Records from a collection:
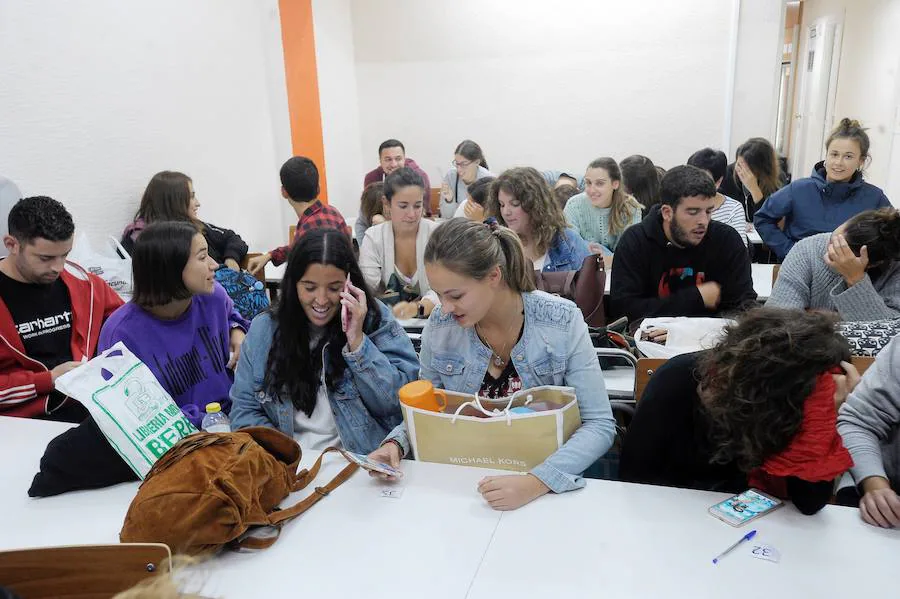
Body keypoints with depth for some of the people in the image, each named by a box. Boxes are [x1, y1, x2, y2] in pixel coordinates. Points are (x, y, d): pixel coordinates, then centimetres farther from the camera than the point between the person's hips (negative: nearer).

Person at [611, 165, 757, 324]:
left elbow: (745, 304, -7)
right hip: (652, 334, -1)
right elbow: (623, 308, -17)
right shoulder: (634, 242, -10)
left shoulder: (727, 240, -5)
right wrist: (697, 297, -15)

**WHAT YOU NEED TO DO:**
Word for word, give the data above again, without any images.

**TASK RESPONSE:**
Body keypoints with depth for some of the people in the image, each named by a box. Boxes are [x1, y1, x2, y2] in pixel coordinates. Points are (x, y, d): pixel coordinates, then centimetres farther from the camera than the point between the person's hips (negative: nearer).

Person at [611, 165, 757, 324]:
left elbow: (745, 304, -7)
right hip: (652, 334, -1)
right elbow: (623, 308, -17)
right shoulder: (634, 242, -10)
left shoulder: (727, 240, -5)
right wrist: (697, 297, -15)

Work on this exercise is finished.